Ned Konz wrote:
On Wednesday 28 July 2004 10:45 pm, Michael Rueger wrote:
Hi all, the m17n stuff is finally ready for prime time. I've uploaded the change sets plus a install do-it to:
I have a couple of problems with some of these changes:
- They change the default behavior of (non-binary) low-level streams, assuming
that they contain text. However, that's not always the case.
As an example, the SqueakMap checkpoints are stored as compressed text. The SqueakMap loader does something like:
contents := (self directory oldFileNamed: fname) ascii upToEnd unzipped. stream := (RWBinaryOrTextStream with: contents) reset.
With these changes, though, oldFileNamed: returns a MultiByteFileStream. Which would be OK if its converter was the Latin1TextConverter (which maps bytes to characters 1:1), but it's not. It is, instead, a UTF8TextConverter.
Same thing happens in ChangeList when trying to read a gzipped file.

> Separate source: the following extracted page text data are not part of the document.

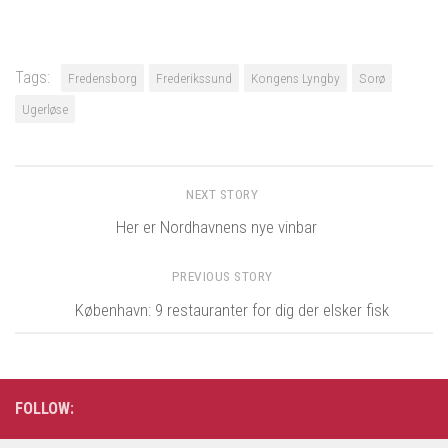
Tags:
Fredensborg
Frederikssund
Kongens Lyngby
Sorø
Ugerløse
NEXT STORY
Her er Nordhavnens nye vinbar
PREVIOUS STORY
København: 9 restauranter for dig der elsker fisk
FOLLOW: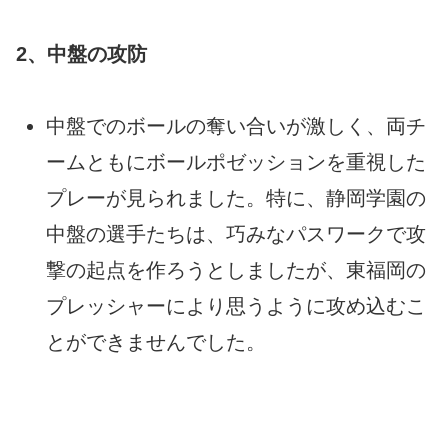
2、中盤の攻防
中盤でのボールの奪い合いが激しく、両チ
ームともにボールポゼッションを重視した
プレーが見られました。特に、静岡学園の
中盤の選手たちは、巧みなパスワークで攻
撃の起点を作ろうとしましたが、東福岡の
プレッシャーにより思うように攻め込むこ
とができませんでした。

zipped _ GZipReadStream on: (FileStream readOnlyFileNamed: fullName). unzipped _ ReadStream on: zipped contents asString. ChangeList browseStream: unzipped
FileStream readOnlyFileNamed: returns a MultiByteFileStream and GZipReadStream fails.
Karl
This causes the compressed data in the gzipped file to be interpreted as UTF-8, which it isn't. And so the load fails.
How can we assume at open time that an arbitrary file does, in fact, contain text? Sure, many do, but not all.

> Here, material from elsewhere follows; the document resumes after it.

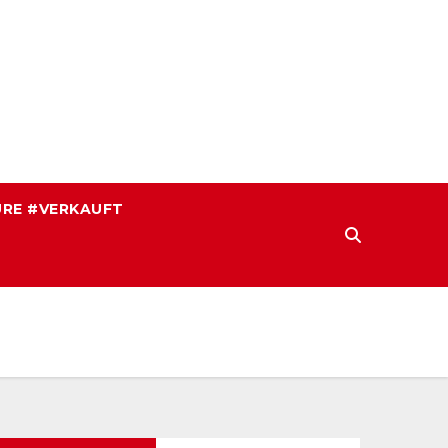
RE #VERKAUFT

This would seem to be knowledge that only the user of that file would have.
Similarly,
s _ MultiByteBinaryOrTextStream on: String new. s converter => an UTF8TextConverter
Again, the default assumption is that the String will hold text -- even though there's nothing in it yet! It seems to me that the default converter for this stream should be the Latin1TextConverter. If a particular user of a String has a need for or knowledge of a particular encoding, they can change the converter.
If there are cases where we're using files *as text* and this policy doesn't work, then they should be changed to specify their preferred encoding.
However, I don't think it's right to introduce new and incompatible character conversion semantics on the existing file API.
-- Ned Konz http://bike-nomad.com